In a victim impact statement obtained by the Daily Mail, the nephew wrote that the encounter “made me come to the conclusion that this man wasn’t family or kin to me.” 

Brooks was facing 10 years behind bars for the crime — the heaviest sentence he faced so far but when the court was unable to guarantee him a speedy trial due to a backlog of cases and COVID-19-related delays, he was released in February 2021 on a $500 bail. 

From there, Brooks went to Georgia, where he was arrested for misdemeanor battery with a designation of family violence a little over three months after he got out of jail, prosecutors said in a Waukesha courtroom on Tuesday. 

The final straw

Following Brooks’ troubles in Georgia, he made his way back to Wisconsin, where his penchant for violence bubbled up again while he was staying at the American Inn motel in Milwaukee’s Lenox Heights neighborhood with his ex-girlfriend. 

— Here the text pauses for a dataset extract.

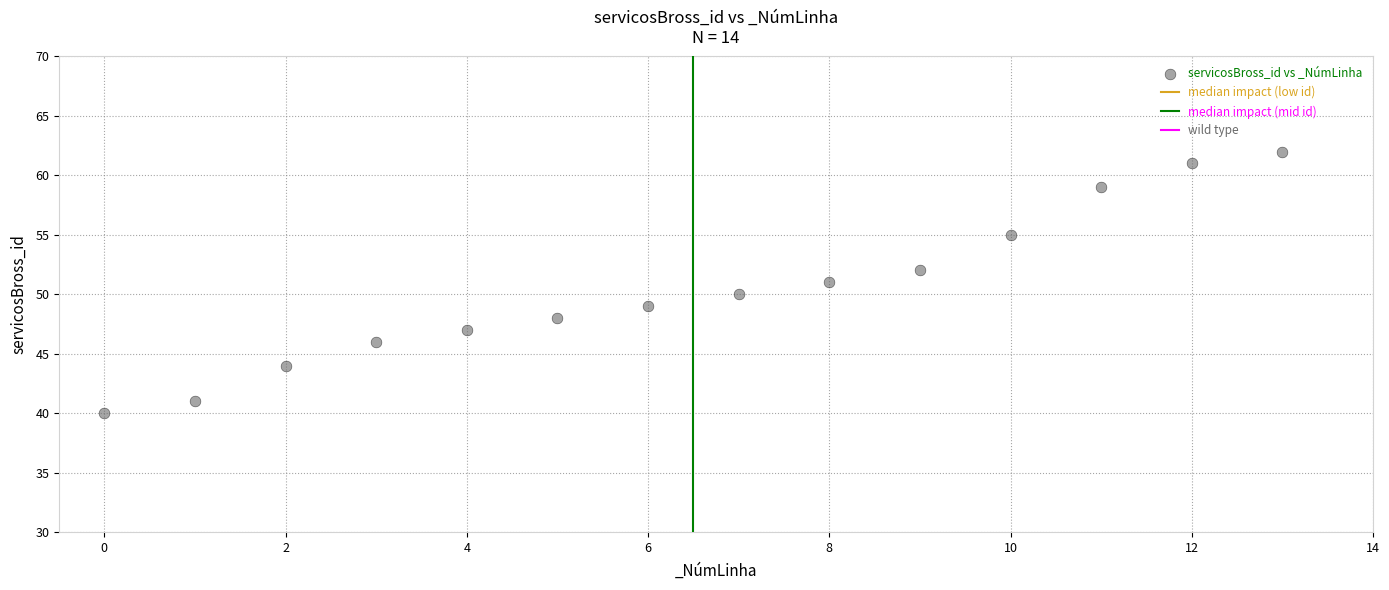

What is the range of Y values (max minus min)?

22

Brooks allegedly accosted the woman and knocked her cellphone out of her hand and then went after her in his Ford Escape when she fled. 

He caught up with her at a BP gas station about a half mile from the motel and demanded she get in his car, court records allege. When she refused, he struck her in the face and then ran her over with his car, leaving the woman with “swelling to her lip and dry blood on her face” and “tire tracks on her left pants leg,” police said. 

The ex-girlfriend later told cops that Brooks had allegedly threatened to kill her on multiple occasions, had previously tried to choke her and was jealous and controlling, according to police reports obtained by the Milwaukee Journal Sentinel.

Brooks denied the allegations and suggested to police the woman made them up because she was drunk. 

He ended up being charged with recklessly endangering safety, bail jumping, battery and disorderly conduct in the incident but was given an “inappropriately low” bail of $1,000, Milwaukee County District Attorney John Chisholm later said, leaving him free to wreak havoc on the Christmas parade about three weeks later. 

Around 4:35 p.m. that Sunday, the Waukesha Police Department was alerted to another domestic disturbance involving Brooks and the ex-girlfriend in the vicinity of White Rock School.

But by the time cops could respond, it was too late.

As Brooks desperately drove away from the school, he barreled toward the Christmas parade, smashed through barricades and plowed through revelers and marchers celebrating the annual event with “no emotion on his face,” police said. He left six people dead — the youngest being 8-year-old Jackson Sparks — and dozens more injured, many who are still hospitalized.